*Directions for this task:* Each line below should be reproduced without any alteration.

*Records provided:*
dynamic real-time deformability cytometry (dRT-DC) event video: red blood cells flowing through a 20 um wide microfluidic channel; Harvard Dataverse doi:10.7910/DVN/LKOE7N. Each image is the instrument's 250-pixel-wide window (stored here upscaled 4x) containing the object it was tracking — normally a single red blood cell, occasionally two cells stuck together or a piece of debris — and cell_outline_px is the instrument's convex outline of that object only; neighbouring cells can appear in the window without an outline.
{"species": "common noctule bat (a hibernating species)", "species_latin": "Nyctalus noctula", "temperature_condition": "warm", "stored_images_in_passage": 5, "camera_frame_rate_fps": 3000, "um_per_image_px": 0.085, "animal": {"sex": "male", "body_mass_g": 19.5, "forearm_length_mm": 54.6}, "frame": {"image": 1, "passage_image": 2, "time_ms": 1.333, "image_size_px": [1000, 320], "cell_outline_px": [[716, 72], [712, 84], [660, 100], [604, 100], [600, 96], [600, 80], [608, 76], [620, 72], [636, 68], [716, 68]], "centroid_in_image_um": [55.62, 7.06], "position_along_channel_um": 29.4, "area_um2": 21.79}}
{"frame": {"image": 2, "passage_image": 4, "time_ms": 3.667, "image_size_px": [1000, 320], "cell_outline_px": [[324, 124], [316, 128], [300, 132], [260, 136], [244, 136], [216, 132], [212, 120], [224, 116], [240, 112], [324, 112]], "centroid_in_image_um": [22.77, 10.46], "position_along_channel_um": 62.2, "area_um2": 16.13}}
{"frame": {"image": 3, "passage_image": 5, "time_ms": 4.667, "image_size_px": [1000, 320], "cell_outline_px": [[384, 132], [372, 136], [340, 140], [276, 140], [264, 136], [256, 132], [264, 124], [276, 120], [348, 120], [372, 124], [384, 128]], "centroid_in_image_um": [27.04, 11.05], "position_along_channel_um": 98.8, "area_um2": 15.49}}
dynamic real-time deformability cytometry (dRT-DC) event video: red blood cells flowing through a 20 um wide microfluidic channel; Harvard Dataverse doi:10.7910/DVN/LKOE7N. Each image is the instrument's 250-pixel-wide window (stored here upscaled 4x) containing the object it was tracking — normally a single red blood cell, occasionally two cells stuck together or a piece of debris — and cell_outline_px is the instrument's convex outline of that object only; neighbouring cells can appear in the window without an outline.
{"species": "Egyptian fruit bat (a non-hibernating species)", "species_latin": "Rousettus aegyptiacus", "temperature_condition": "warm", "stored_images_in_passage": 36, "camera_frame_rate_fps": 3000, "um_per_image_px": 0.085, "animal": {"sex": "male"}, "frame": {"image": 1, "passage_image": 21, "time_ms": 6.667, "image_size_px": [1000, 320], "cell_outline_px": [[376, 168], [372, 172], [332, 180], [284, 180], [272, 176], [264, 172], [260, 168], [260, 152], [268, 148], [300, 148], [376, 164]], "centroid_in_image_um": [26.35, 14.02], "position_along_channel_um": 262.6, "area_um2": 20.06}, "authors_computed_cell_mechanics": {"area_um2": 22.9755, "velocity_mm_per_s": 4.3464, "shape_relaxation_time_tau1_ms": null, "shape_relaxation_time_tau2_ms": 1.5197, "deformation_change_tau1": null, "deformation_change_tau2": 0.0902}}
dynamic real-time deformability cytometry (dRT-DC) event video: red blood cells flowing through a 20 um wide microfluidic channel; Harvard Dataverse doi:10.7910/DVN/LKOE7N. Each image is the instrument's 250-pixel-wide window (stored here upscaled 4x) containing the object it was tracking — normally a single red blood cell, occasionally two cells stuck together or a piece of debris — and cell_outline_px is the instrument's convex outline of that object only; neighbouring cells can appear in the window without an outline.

*Written solution:*
dynamic real-time deformability cytometry (dRT-DC) event video: red blood cells flowing through a 20 um wide microfluidic channel; Harvard Dataverse doi:10.7910/DVN/LKOE7N. Each image is the instrument's 250-pixel-wide window (stored here upscaled 4x) containing the object it was tracking — normally a single red blood cell, occasionally two cells stuck together or a piece of debris — and cell_outline_px is the instrument's convex outline of that object only; neighbouring cells can appear in the window without an outline.
{"species": "common noctule bat (a hibernating species)", "species_latin": "Nyctalus noctula", "temperature_condition": "warm", "stored_images_in_passage": 5, "camera_frame_rate_fps": 3000, "um_per_image_px": 0.085, "animal": {"sex": "male", "body_mass_g": 19.5, "forearm_length_mm": 54.6}, "frame": {"image": 1, "passage_image": 2, "time_ms": 1.333, "image_size_px": [1000, 320], "cell_outline_px": [[716, 72], [712, 84], [660, 100], [604, 100], [600, 96], [600, 80], [608, 76], [620, 72], [636, 68], [716, 68]], "centroid_in_image_um": [55.62, 7.06], "position_along_channel_um": 29.4, "area_um2": 21.79}}
{"frame": {"image": 2, "passage_image": 4, "time_ms": 3.667, "image_size_px": [1000, 320], "cell_outline_px": [[324, 124], [316, 128], [300, 132], [260, 136], [244, 136], [216, 132], [212, 120], [224, 116], [240, 112], [324, 112]], "centroid_in_image_um": [22.77, 10.46], "position_along_channel_um": 62.2, "area_um2": 16.13}}
{"frame": {"image": 3, "passage_image": 5, "time_ms": 4.667, "image_size_px": [1000, 320], "cell_outline_px": [[384, 132], [372, 136], [340, 140], [276, 140], [264, 136], [256, 132], [264, 124], [276, 120], [348, 120], [372, 124], [384, 128]], "centroid_in_image_um": [27.04, 11.05], "position_along_channel_um": 98.8, "area_um2": 15.49}}
dynamic real-time deformability cytometry (dRT-DC) event video: red blood cells flowing through a 20 um wide microfluidic channel; Harvard Dataverse doi:10.7910/DVN/LKOE7N. Each image is the instrument's 250-pixel-wide window (stored here upscaled 4x) containing the object it was tracking — normally a single red blood cell, occasionally two cells stuck together or a piece of debris — and cell_outline_px is the instrument's convex outline of that object only; neighbouring cells can appear in the window without an outline.
{"species": "Egyptian fruit bat (a non-hibernating species)", "species_latin": "Rousettus aegyptiacus", "temperature_condition": "warm", "stored_images_in_passage": 36, "camera_frame_rate_fps": 3000, "um_per_image_px": 0.085, "animal": {"sex": "male"}, "frame": {"image": 1, "passage_image": 21, "time_ms": 6.667, "image_size_px": [1000, 320], "cell_outline_px": [[376, 168], [372, 172], [332, 180], [284, 180], [272, 176], [264, 172], [260, 168], [260, 152], [268, 148], [300, 148], [376, 164]], "centroid_in_image_um": [26.35, 14.02], "position_along_channel_um": 262.6, "area_um2": 20.06}, "authors_computed_cell_mechanics": {"area_um2": 22.9755, "velocity_mm_per_s": 4.3464, "shape_relaxation_time_tau1_ms": null, "shape_relaxation_time_tau2_ms": 1.5197, "deformation_change_tau1": null, "deformation_change_tau2": 0.0902}}
dynamic real-time deformability cytometry (dRT-DC) event video: red blood cells flowing through a 20 um wide microfluidic channel; Harvard Dataverse doi:10.7910/DVN/LKOE7N. Each image is the instrument's 250-pixel-wide window (stored here upscaled 4x) containing the object it was tracking — normally a single red blood cell, occasionally two cells stuck together or a piece of debris — and cell_outline_px is the instrument's convex outline of that object only; neighbouring cells can appear in the window without an outline.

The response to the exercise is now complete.